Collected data
------------------------------

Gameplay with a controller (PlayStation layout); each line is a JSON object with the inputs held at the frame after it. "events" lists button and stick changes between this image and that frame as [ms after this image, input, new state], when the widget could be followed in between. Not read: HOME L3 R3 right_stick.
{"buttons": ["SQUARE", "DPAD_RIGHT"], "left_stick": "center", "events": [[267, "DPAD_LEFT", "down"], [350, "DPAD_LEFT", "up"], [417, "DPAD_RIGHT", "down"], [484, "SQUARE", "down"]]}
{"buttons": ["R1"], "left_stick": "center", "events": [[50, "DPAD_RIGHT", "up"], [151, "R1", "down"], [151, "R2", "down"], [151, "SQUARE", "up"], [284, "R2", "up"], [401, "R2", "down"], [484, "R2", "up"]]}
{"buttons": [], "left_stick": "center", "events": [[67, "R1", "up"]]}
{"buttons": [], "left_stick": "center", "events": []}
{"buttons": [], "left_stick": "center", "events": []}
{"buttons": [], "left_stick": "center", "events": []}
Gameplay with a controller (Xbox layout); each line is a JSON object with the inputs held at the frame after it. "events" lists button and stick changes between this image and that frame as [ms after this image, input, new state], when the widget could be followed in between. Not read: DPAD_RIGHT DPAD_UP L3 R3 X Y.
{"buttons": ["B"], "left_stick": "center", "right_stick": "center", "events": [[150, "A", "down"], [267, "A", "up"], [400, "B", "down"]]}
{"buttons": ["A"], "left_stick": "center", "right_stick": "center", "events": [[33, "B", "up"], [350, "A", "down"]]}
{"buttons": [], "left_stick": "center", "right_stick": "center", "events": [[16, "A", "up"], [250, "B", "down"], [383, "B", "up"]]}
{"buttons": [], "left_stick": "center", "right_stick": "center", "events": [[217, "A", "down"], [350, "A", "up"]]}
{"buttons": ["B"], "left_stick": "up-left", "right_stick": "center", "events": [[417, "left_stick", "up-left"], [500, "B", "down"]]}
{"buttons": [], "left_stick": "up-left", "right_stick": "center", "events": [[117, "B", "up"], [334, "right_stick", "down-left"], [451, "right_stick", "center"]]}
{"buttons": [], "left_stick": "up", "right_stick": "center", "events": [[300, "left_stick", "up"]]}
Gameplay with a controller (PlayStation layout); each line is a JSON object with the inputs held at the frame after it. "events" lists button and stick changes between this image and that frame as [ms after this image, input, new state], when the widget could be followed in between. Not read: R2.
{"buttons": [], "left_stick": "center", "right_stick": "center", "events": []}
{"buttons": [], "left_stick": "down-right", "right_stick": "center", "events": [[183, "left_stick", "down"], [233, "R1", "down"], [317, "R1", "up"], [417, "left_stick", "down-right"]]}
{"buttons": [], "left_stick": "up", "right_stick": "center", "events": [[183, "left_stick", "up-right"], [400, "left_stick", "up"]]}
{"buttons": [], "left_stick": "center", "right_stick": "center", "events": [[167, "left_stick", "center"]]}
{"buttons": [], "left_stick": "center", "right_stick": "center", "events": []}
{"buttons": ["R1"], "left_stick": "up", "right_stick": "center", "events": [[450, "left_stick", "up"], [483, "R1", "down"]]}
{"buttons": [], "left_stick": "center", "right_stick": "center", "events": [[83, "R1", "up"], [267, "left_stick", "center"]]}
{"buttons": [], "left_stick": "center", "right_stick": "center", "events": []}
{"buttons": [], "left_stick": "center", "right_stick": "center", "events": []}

------------------------------

Brief: Please copy all of the data above exactly.

Finished task:
Gameplay with a controller (PlayStation layout); each line is a JSON object with the inputs held at the frame after it. "events" lists button and stick changes between this image and that frame as [ms after this image, input, new state], when the widget could be followed in between. Not read: HOME L3 R3 right_stick.
{"buttons": ["SQUARE", "DPAD_RIGHT"], "left_stick": "center", "events": [[267, "DPAD_LEFT", "down"], [350, "DPAD_LEFT", "up"], [417, "DPAD_RIGHT", "down"], [484, "SQUARE", "down"]]}
{"buttons": ["R1"], "left_stick": "center", "events": [[50, "DPAD_RIGHT", "up"], [151, "R1", "down"], [151, "R2", "down"], [151, "SQUARE", "up"], [284, "R2", "up"], [401, "R2", "down"], [484, "R2", "up"]]}
{"buttons": [], "left_stick": "center", "events": [[67, "R1", "up"]]}
{"buttons": [], "left_stick": "center", "events": []}
{"buttons": [], "left_stick": "center", "events": []}
{"buttons": [], "left_stick": "center", "events": []}
Gameplay with a controller (Xbox layout); each line is a JSON object with the inputs held at the frame after it. "events" lists button and stick changes between this image and that frame as [ms after this image, input, new state], when the widget could be followed in between. Not read: DPAD_RIGHT DPAD_UP L3 R3 X Y.
{"buttons": ["B"], "left_stick": "center", "right_stick": "center", "events": [[150, "A", "down"], [267, "A", "up"], [400, "B", "down"]]}
{"buttons": ["A"], "left_stick": "center", "right_stick": "center", "events": [[33, "B", "up"], [350, "A", "down"]]}
{"buttons": [], "left_stick": "center", "right_stick": "center", "events": [[16, "A", "up"], [250, "B", "down"], [383, "B", "up"]]}
{"buttons": [], "left_stick": "center", "right_stick": "center", "events": [[217, "A", "down"], [350, "A", "up"]]}
{"buttons": ["B"], "left_stick": "up-left", "right_stick": "center", "events": [[417, "left_stick", "up-left"], [500, "B", "down"]]}
{"buttons": [], "left_stick": "up-left", "right_stick": "center", "events": [[117, "B", "up"], [334, "right_stick", "down-left"], [451, "right_stick", "center"]]}
{"buttons": [], "left_stick": "up", "right_stick": "center", "events": [[300, "left_stick", "up"]]}
Gameplay with a controller (PlayStation layout); each line is a JSON object with the inputs held at the frame after it. "events" lists button and stick changes between this image and that frame as [ms after this image, input, new state], when the widget could be followed in between. Not read: R2.
{"buttons": [], "left_stick": "center", "right_stick": "center", "events": []}
{"buttons": [], "left_stick": "down-right", "right_stick": "center", "events": [[183, "left_stick", "down"], [233, "R1", "down"], [317, "R1", "up"], [417, "left_stick", "down-right"]]}
{"buttons": [], "left_stick": "up", "right_stick": "center", "events": [[183, "left_stick", "up-right"], [400, "left_stick", "up"]]}
{"buttons": [], "left_stick": "center", "right_stick": "center", "events": [[167, "left_stick", "center"]]}
{"buttons": [], "left_stick": "center", "right_stick": "center", "events": []}
{"buttons": ["R1"], "left_stick": "up", "right_stick": "center", "events": [[450, "left_stick", "up"], [483, "R1", "down"]]}
{"buttons": [], "left_stick": "center", "right_stick": "center", "events": [[83, "R1", "up"], [267, "left_stick", "center"]]}
{"buttons": [], "left_stick": "center", "right_stick": "center", "events": []}
{"buttons": [], "left_stick": "center", "right_stick": "center", "events": []}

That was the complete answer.